Our study has several limitations. The major drawback of this study is the lack of invasive hemodynamic monitoring such as esophagus Doppler, pulmonary artery catheter or thermodilution techniques. Additionally, blood pressure was monitored non-invasively, which was performed in order to preserve blood vessels in patients potentially in need of dialysis shunts in the future. Additionally, it has to be borne in mind that the original study was designed to investigate incidence rates of perioperative hyperkalemia, other electrolyte and acid-base disorders and not hemodynamics. Therefore, hemodynamic management followed hospital standard operating protocols (SOP but not a hemodynamic protocol specially designed for the present study. Additionally, the study was not blinded, so investigator bias is possible but not very likely as hemodynamics were not an outcome in the first study and hospital SOP’s were followed. Nonetheless the results of the present study should be interpreted with some caution. We see our results as a first indiction that the choice of crystalloid may impact hemodynamic stability, but certainly further research needs to be done before an overall conclusion can be reached.

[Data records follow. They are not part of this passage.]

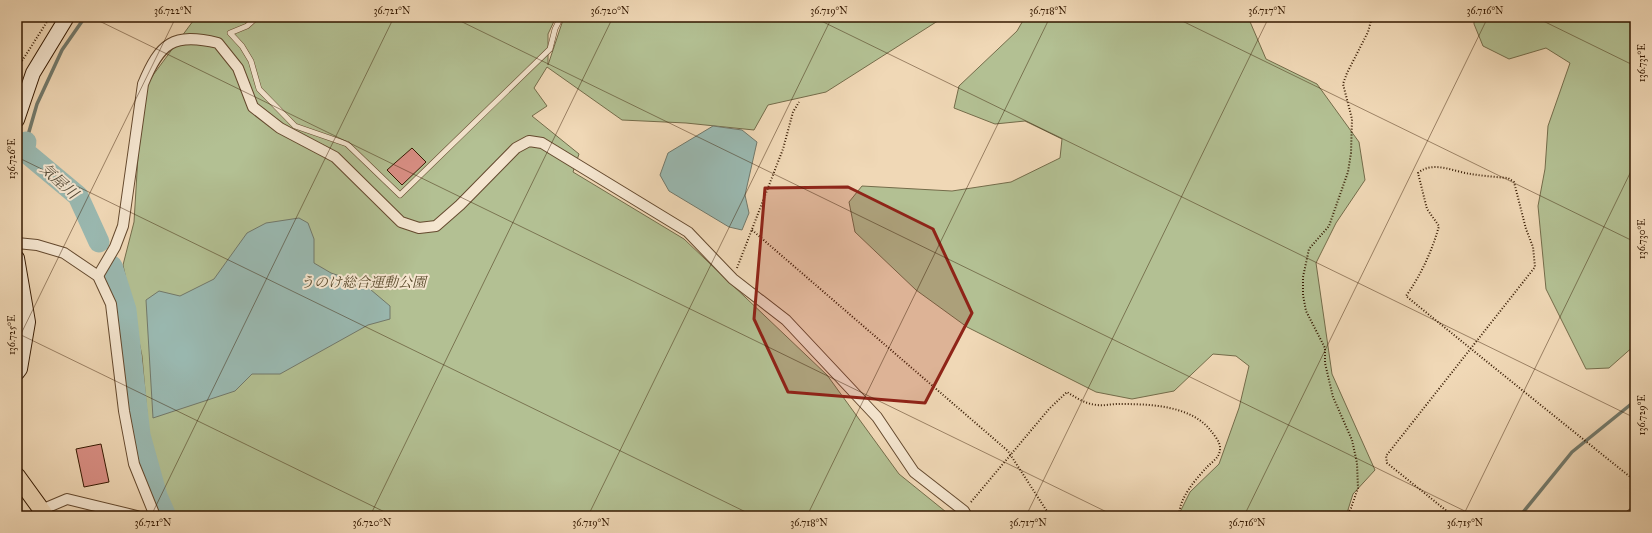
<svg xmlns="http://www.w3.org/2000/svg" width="1652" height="533" viewBox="0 0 1652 533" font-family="'IM FELL Great Primer','Noto Serif JP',serif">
<rect width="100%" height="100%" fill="#f0d8b6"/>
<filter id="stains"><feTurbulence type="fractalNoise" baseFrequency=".005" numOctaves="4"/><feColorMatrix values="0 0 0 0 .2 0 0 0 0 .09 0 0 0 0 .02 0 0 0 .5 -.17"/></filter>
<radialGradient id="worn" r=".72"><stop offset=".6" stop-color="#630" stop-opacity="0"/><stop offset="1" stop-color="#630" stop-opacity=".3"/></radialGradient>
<g fill="#b3c093" stroke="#746c4a">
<polygon points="196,17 556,17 548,34 548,65 564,17 944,17 826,92 768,105 754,130 686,123 622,120 547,67 534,88 547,106 532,116 579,154 573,172 684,239 827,375 899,474 951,516 174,516 162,492 150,449 142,356 123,265 134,222 142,90"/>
<polygon points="1025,17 1248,17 1266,59 1317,84 1359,142 1365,180 1336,223 1316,263 1332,374 1375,470 1353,494 1346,516 1178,516 1190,492 1219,464 1239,408 1249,366 1236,356 1213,354 1174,391 1132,399 1096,392 967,327 916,290 855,232 849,202 862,186 952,191 1011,182 1060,158 1062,139 1025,121 995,124 954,108 959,86 1017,31"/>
<polygon points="1474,17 1635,17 1635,345 1609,368 1586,369 1546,289 1538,206 1545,169 1548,126 1570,63 1546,48 1509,59 1483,46 1474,24"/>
</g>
<g fill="#9ab9b1" stroke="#72796b">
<polygon points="713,126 742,130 757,142 745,195 749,213 742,230 729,227 669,191 660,175 668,153"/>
<polygon points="299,218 308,223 314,239 314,263 331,273 364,284 390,306 390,319 368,325 280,374 252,374 235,391 153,418 146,300 159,291 180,296 214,279 247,233 266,223"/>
</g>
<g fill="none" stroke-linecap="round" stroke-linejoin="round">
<g stroke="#72796b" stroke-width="3.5">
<polyline points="26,142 37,104 62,50 85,17"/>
<polyline points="1520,516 1572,452 1635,401"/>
</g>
<g stroke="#9ab9b1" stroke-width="21">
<polyline points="26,142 24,151 78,196 99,242"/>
<polyline points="112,266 126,310 140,435 157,496 166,516"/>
</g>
</g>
<g fill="#da8f85" stroke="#351901">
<polygon points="412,148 426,162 402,185 387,170"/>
<polygon points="101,444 109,482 84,487 76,449"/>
</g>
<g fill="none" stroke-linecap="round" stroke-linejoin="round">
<g stroke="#64492e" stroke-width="6">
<polyline id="lane" points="257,17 247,26 230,33 242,46 251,61 259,89 295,126 347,144 400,195 550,49 555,29 561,17"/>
</g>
<g stroke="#64492e" stroke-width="12">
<g id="street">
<polyline points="17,243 37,245 64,253 98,276 111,304 124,411 134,464 155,516"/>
<path d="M98,276L115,247L123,226L143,84C160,43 173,32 218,43L238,68L253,107L280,128L335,157L401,222L419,228L436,226L460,205L516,148L529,141L542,143L688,232L733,279L786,320L877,417L914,472L964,511L967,516"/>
<polyline points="41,510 67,499 137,516"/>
<polyline points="1630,516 1635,512"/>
</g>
</g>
<g stroke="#351901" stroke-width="16">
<g id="secondary">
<polyline points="17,120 33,73 67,17"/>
<polyline points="17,258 28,322 20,369 17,373"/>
</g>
</g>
<g stroke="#351901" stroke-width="18">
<polyline id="primary" points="17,476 46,516"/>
</g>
<g stroke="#351901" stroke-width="2" stroke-dasharray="1 2" stroke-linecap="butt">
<polyline points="17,55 22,60"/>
<polyline points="22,61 50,17"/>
<polyline points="752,230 1008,451 1050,516"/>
<polyline points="737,268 783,149 793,112 799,102"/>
<path d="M971,502L1049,409L1067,392C1076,398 1086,404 1097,405C1104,406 1111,404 1118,404C1149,404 1191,405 1211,431C1215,436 1221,443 1220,450C1219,458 1212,462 1207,467C1196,479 1179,498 1179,516"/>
<polyline points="1346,516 1351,508 1358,488 1357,463 1352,440 1333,397 1325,363 1325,348 1306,311 1303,295 1303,277 1309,249 1329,226 1348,172 1351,153 1352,119 1343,84 1347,73 1368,32 1372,17"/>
<path d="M1453,516L1387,463L1386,456L1535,267L1533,247L1526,229L1514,182L1508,178C1496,177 1483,176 1471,174C1454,172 1433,160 1418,173L1427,209L1439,226C1432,251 1421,275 1406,296C1482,358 1558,419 1634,480L1635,482"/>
</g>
<use href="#lane" stroke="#f5e6d0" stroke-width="5"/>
<use href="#street" stroke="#f5e6d0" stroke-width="10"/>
<use href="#secondary" stroke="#f5e6d0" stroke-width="14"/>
<use href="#primary" stroke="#f0d8b6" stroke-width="16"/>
</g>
<path fill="#8f2418" fill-opacity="0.2" stroke="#8f2418" stroke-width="3" stroke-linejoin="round" d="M848,187L933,229L972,313L925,403L788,392L754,319L765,188Z"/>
<path fill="none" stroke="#351901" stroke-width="1" stroke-opacity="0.45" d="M91,17L1115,516M452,17L1475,516M813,17L1635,418M1174,17L1635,242M1535,17L1635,66M17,157L754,516M17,333L393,516M17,342L176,17M17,509L32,516M151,516L394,17M370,516L613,17M588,516L832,17M807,516L1050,17M1026,516L1269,17M1244,516L1488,17M1463,516L1635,163"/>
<g text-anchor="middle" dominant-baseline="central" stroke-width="4" stroke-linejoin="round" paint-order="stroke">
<g font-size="14" font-style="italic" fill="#5b4b2d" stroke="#f5e6d0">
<text x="363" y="282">うのけ総合運動公園</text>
</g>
<g font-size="15" font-style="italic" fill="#534936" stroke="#f5e6d0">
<text transform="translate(59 181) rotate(42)">気屋川</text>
</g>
</g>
<rect width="1652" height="533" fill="none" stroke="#f0d8b6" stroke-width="44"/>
<rect x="22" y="22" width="1608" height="489" fill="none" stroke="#351901" stroke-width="1.5"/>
<g font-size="10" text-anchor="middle" fill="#351901">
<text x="173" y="14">36.722°N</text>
<text x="392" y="14">36.721°N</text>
<text x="610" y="14">36.720°N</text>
<text x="829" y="14">36.719°N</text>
<text x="1048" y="14">36.718°N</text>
<text x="1267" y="14">36.717°N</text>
<text x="1485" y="14">36.716°N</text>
<text transform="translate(1641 63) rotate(-90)" y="4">136.731°E</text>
<text transform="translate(11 159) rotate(-90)" y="4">136.726°E</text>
<text transform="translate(1641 239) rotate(-90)" y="4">136.730°E</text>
<text transform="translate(11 335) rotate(-90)" y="4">136.725°E</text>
<text transform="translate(1641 415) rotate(-90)" y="4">136.729°E</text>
<text x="153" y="526">36.721°N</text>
<text x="372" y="526">36.720°N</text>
<text x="591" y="526">36.719°N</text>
<text x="809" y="526">36.718°N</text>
<text x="1028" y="526">36.717°N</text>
<text x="1247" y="526">36.716°N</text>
<text x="1465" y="526">36.715°N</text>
</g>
<rect width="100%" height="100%" filter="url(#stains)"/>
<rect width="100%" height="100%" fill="url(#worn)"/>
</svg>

In conclusion, the results of the prospective, randomized, controlled trial suggest that use of an acetate-buffered, balanced infusion solution results in less occurrence of arterial hypotension and reduced need for use of catecholamines and cumulative catecholamine dose for hemodynamic support in the perioperative period. The more favorable hemodynamic outcome of patients receiving an acetate-buffered crystalloid solute may be attributed to increased cardiac output related to acetate as well as lower susceptibility for hyperchloremia and concurrent metabolic acidosis when compared to normal saline. Future randomized, controlled trials are certainly desirable to clarify the effects of current crystalloid infusates on hemodynamics in the perioperative field and the critically ill.